Here's a brief summary of what's happening. Both CompoundExecutionOperator and RunTaskHandler read and write stage data to storage. However, if one thread executes the logic of CompoundExecutionOperator while another thread executes RunTaskHandler, there may be data inconsistency. This inconsistency can result in unexpected behavior.
To address this issue, we need to ensure that the application code is equipped to handle concurrent changes to execution stages. One possible solution is to implement locking mechanisms that prevent multiple threads from accessing the same stage data at the same time. This will ensure that data consistency is maintained, and the application runs as expected.
Below is a diagram that illustrates the problem.

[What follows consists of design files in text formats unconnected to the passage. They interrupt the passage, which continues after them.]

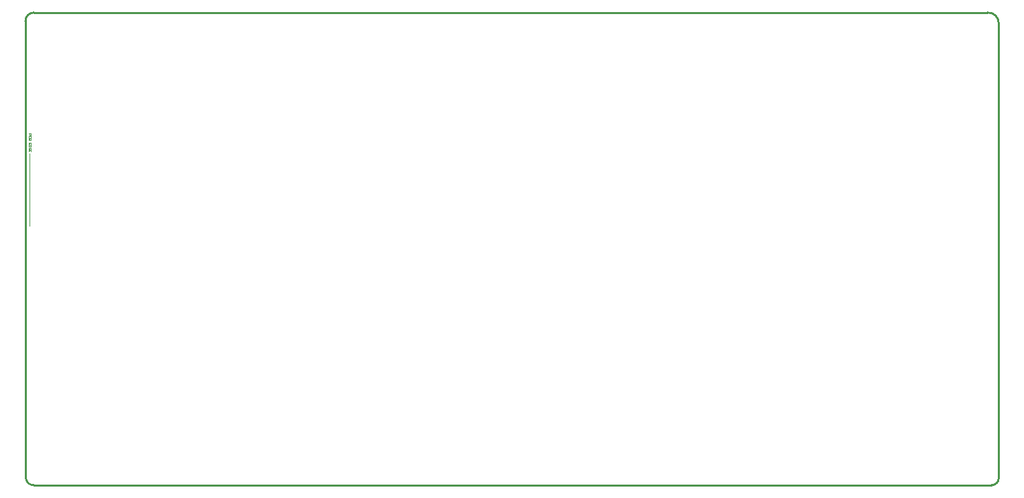
<source format=gm1>
G04*
G04 #@! TF.GenerationSoftware,Altium Limited,Altium Designer,25.8.1 (18)*
G04*
G04 Layer_Color=16711935*
%FSLAX44Y44*%
%MOMM*%
G71*
G04*
G04 #@! TF.SameCoordinates,0C62A506-4AB3-4D0B-B9C4-09F1DB62E7D0*
G04*
G04*
G04 #@! TF.FilePolarity,Positive*
G04*
G01*
G75*
%ADD104C,0.2540*%
%ADD137C,0.1000*%
D104*
X1224801Y580091D02*
G03*
X1210703Y594132I-13458J585D01*
G01*
X1215905Y-2842D02*
G03*
X1224801Y6054I0J8896D01*
G01*
X-2839Y6854D02*
G03*
X6854Y-2839I9692J0D01*
G01*
X7460Y594061D02*
G03*
X-3289Y583312I0J-10749D01*
G01*
X1224801Y6054D02*
X1224801Y580091D01*
X6865Y594061D02*
X1210703Y594061D01*
X6871Y-2839D02*
X1215905Y-2842D01*
X6854Y-2839D02*
X6871Y-2839D01*
X-3289Y583312D02*
X-2839Y6854D01*
D137*
X1731Y324621D02*
Y416271D01*
X731Y441271D02*
X3730D01*
Y439772D01*
X3230Y439272D01*
X2230D01*
X1731Y439772D01*
Y441271D01*
X3230Y436273D02*
X3730Y436773D01*
Y437772D01*
X3230Y438272D01*
X1231D01*
X731Y437772D01*
Y436773D01*
X1231Y436273D01*
X3730Y435273D02*
X731D01*
Y433774D01*
X1231Y433274D01*
X1731D01*
X2230Y433774D01*
Y435273D01*
Y433774D01*
X2730Y433274D01*
X3230D01*
X3730Y433774D01*
Y435273D01*
Y427276D02*
Y429275D01*
X731D01*
Y427276D01*
X2230Y429275D02*
Y428275D01*
X3730Y426276D02*
X731D01*
Y424776D01*
X1231Y424277D01*
X3230D01*
X3730Y424776D01*
Y426276D01*
X3230Y421278D02*
X3730Y421777D01*
Y422777D01*
X3230Y423277D01*
X1231D01*
X731Y422777D01*
Y421777D01*
X1231Y421278D01*
X2230D01*
Y422277D01*
X3730Y418279D02*
Y420278D01*
X731D01*
Y418279D01*
X2230Y420278D02*
Y419278D01*
M02*

</source>
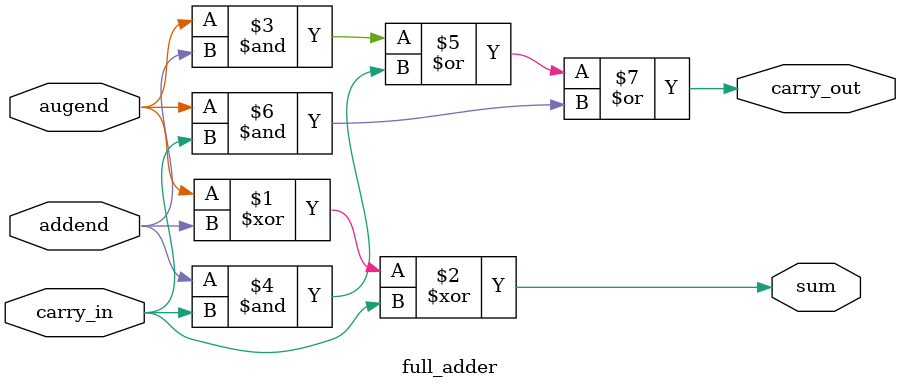
<source format=v>
module full_adder (input augend,
		   input addend,
		   input carry_in,
		   output wire sum,
		   output wire carry_out);
	   
	   assign sum = augend ^ addend ^ carry_in;
	   assign carry_out = (augend & addend) | (addend & carry_in) | (augend & carry_in);

endmodule

</source>
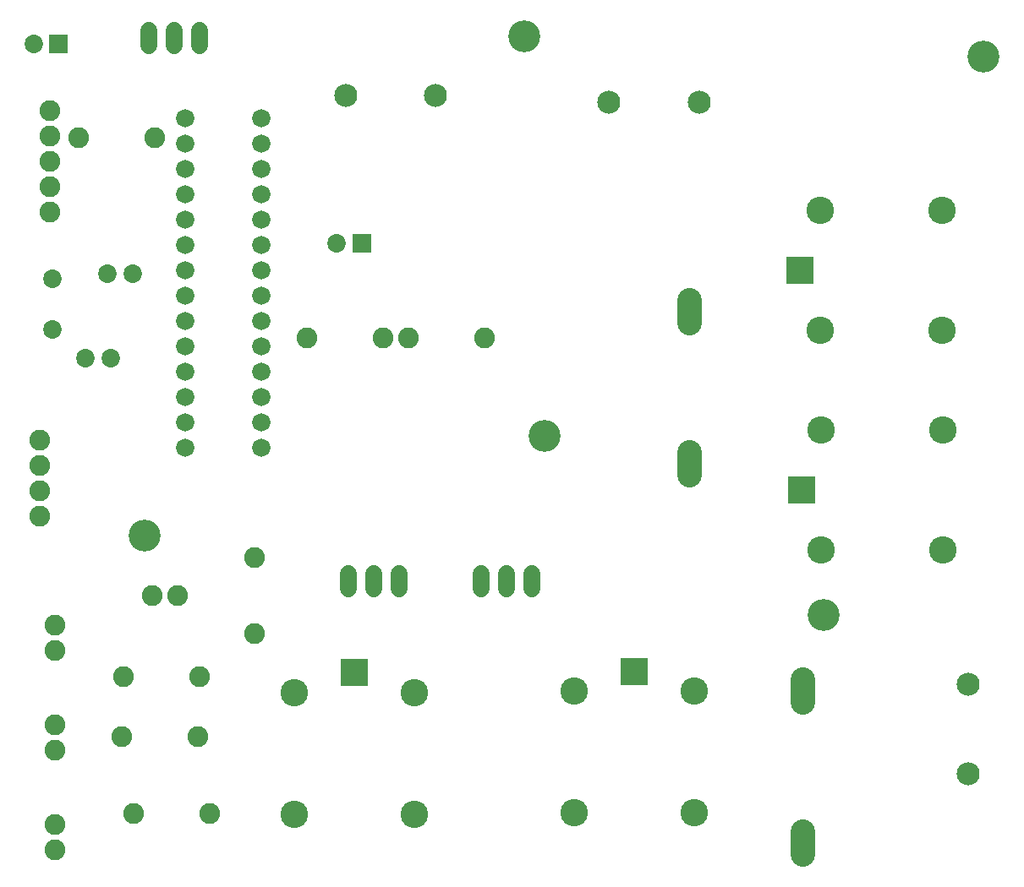
<source format=gbr>
G04 EAGLE Gerber RS-274X export*
G75*
%MOMM*%
%FSLAX34Y34*%
%LPD*%
%INSoldermask Bottom*%
%IPPOS*%
%AMOC8*
5,1,8,0,0,1.08239X$1,22.5*%
G01*
%ADD10C,3.203200*%
%ADD11C,2.082800*%
%ADD12R,1.854200X1.854200*%
%ADD13C,1.854200*%
%ADD14C,2.451100*%
%ADD15C,1.727200*%
%ADD16R,2.743200X2.743200*%
%ADD17C,2.743200*%
%ADD18C,2.303200*%
%ADD19C,1.828800*%


D10*
X980000Y840000D03*
X540000Y460000D03*
X140000Y360000D03*
X820000Y280000D03*
X520000Y860000D03*
D11*
X34800Y379600D03*
X34800Y405000D03*
X34800Y430400D03*
X34800Y455800D03*
D12*
X357200Y652800D03*
D13*
X332200Y652800D03*
D12*
X53700Y852800D03*
D13*
X28700Y852800D03*
X128300Y622100D03*
X102900Y622100D03*
X80900Y537900D03*
X106300Y537900D03*
D14*
X684700Y443540D02*
X684700Y421061D01*
X684700Y573461D02*
X684700Y595940D01*
X798500Y216040D02*
X798500Y193561D01*
X798500Y63640D02*
X798500Y41161D01*
D15*
X144100Y850580D02*
X144100Y865820D01*
X169500Y865820D02*
X169500Y850580D01*
X194900Y850580D02*
X194900Y865820D01*
D16*
X796100Y625750D03*
D17*
X816100Y565750D03*
X938100Y565750D03*
X938100Y685750D03*
X816100Y685750D03*
D16*
X797400Y405750D03*
D17*
X817400Y345750D03*
X939400Y345750D03*
X939400Y465750D03*
X817400Y465750D03*
D16*
X629850Y223900D03*
D17*
X569850Y203900D03*
X569850Y81900D03*
X689850Y81900D03*
X689850Y203900D03*
D16*
X349850Y222600D03*
D17*
X289850Y202600D03*
X289850Y80600D03*
X409850Y80600D03*
X409850Y202600D03*
D18*
X604800Y794200D03*
X694800Y794200D03*
X964100Y211100D03*
X964100Y121100D03*
X431100Y801000D03*
X341100Y801000D03*
D11*
X45200Y786100D03*
X45200Y760700D03*
X45200Y735300D03*
X45200Y709900D03*
X45200Y684500D03*
D15*
X344100Y322020D02*
X344100Y306780D01*
X369500Y306780D02*
X369500Y322020D01*
X394900Y322020D02*
X394900Y306780D01*
X477100Y306780D02*
X477100Y322020D01*
X502500Y322020D02*
X502500Y306780D01*
X527900Y306780D02*
X527900Y322020D01*
D11*
X149900Y758300D03*
X73700Y758300D03*
X128500Y81700D03*
X204700Y81700D03*
X193100Y158300D03*
X116900Y158300D03*
X194700Y218300D03*
X118500Y218300D03*
X404100Y557900D03*
X480300Y557900D03*
X302500Y557900D03*
X378700Y557900D03*
D19*
X180400Y778500D03*
X180400Y753100D03*
X180400Y727700D03*
X180400Y702300D03*
X180400Y676900D03*
X180400Y651500D03*
X180400Y626100D03*
X180400Y600700D03*
X180400Y575300D03*
X180400Y549900D03*
X180400Y524500D03*
X180400Y499100D03*
X180400Y473700D03*
X180400Y448300D03*
X256600Y448300D03*
X256600Y473700D03*
X256600Y499100D03*
X256600Y524500D03*
X256600Y549900D03*
X256600Y575300D03*
X256600Y600700D03*
X256600Y626100D03*
X256600Y651500D03*
X256600Y676900D03*
X256600Y702300D03*
X256600Y727700D03*
X256600Y753100D03*
X256600Y778500D03*
D13*
X47200Y566900D03*
X47200Y617700D03*
D11*
X50000Y70000D03*
X50000Y44600D03*
X50000Y170000D03*
X50000Y144600D03*
X50000Y270000D03*
X50000Y244600D03*
X147300Y300000D03*
X172700Y300000D03*
X250000Y261900D03*
X250000Y338100D03*
M02*

</source>
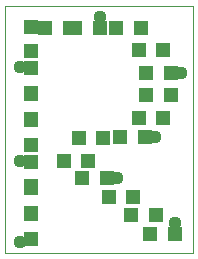
<source format=gts>
G75*
%MOIN*%
%OFA0B0*%
%FSLAX24Y24*%
%IPPOS*%
%LPD*%
%AMOC8*
5,1,8,0,0,1.08239X$1,22.5*
%
%ADD10C,0.0000*%
%ADD11R,0.0512X0.0512*%
%ADD12C,0.0437*%
D10*
X002767Y002517D02*
X002767Y010742D01*
X009043Y010742D01*
X009043Y002517D01*
X002767Y002517D01*
D11*
X003642Y002978D03*
X003642Y003805D03*
X003642Y003853D03*
X006228Y004392D03*
X007055Y004392D03*
X006180Y005017D03*
X005353Y005017D03*
X003642Y004728D03*
X003642Y004680D03*
X006978Y003767D03*
X007805Y003767D03*
X007603Y003142D03*
X008430Y003142D03*
X005555Y005579D03*
X004728Y005579D03*
X003642Y005555D03*
X003642Y006103D03*
X005228Y006329D03*
X006055Y006329D03*
X006603Y006392D03*
X007430Y006392D03*
X007228Y007017D03*
X008055Y007017D03*
X008305Y007767D03*
X007478Y007767D03*
X007478Y008517D03*
X008305Y008517D03*
X008055Y009267D03*
X007228Y009267D03*
X007305Y010017D03*
X006478Y010017D03*
X005930Y010017D03*
X005103Y010017D03*
X004930Y010017D03*
X004103Y010017D03*
X003642Y010055D03*
X003642Y009228D03*
X003642Y008680D03*
X003642Y007853D03*
X003642Y007805D03*
X003642Y006978D03*
X003642Y006930D03*
D12*
X007767Y006392D03*
X003267Y005579D03*
X006517Y005017D03*
X008454Y003517D03*
X003267Y002892D03*
X008642Y008517D03*
X003267Y008704D03*
X005954Y010392D03*
M02*

</source>
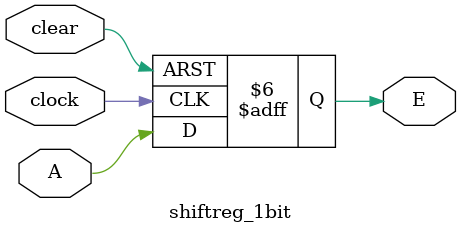
<source format=v>


module shiftreg_4bit (clock, clear, A, E);
    input clock, clear, A;
    output reg E;
    reg B, C, D;
    
    always @ (posedge clock or negedge clear)
        begin
          if (!clear)
              begin
                  B = 0;
                  C = 0;
                  D = 0;
                  E = 0;
              end
          else
            begin
                E = D;
                D = C;
                C = B;
                B = A;
            end
          end
endmodule

// This module will generate 1 bit shift register using D flip-flop with A as input and E as output state
module shiftreg_1bit (clock, clear, A, E);
    input clock, clear, A;
    output reg E;
    reg B, C, D;
    
    always @ (posedge clock or negedge clear)
        begin
          if (!clear)
              begin
                  B = 0;
                  C = 0;
                  D = 0;
                  E = 0;
              end
          else
            begin
                B = A;
                C = B;
                D = C;
                E = D;
            end
          end
endmodule


</source>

The approach I've taken in order to ensure the reliability of the distributed locking pattern is to leverage externalised storage. By doing so, we can ensure that the locking mechanism is properly implemented and that the system is able to handle multiple requests at once without failing. In this regard, we have implemented two different solutions that are both effective in their own right.
The first solution is the Redis locking mechanism. This solution utilizes the LockManager interface and implementation that is already present in the kork library. The second solution is the SQL-based approach that is based on the spring shedlock. This solution is also effective in ensuring the reliability of the distributed locking pattern.
Below is a diagram that illustrates the solution.
Locking is disabled by default. It can be enabled by setting flags redis.external-lock.enabled=true or sql.external-lock.enabled=true. If none of the flags is set, application will fallback to default NoOp locking that doesn’t do any locking and executes Runnable/Callable instances.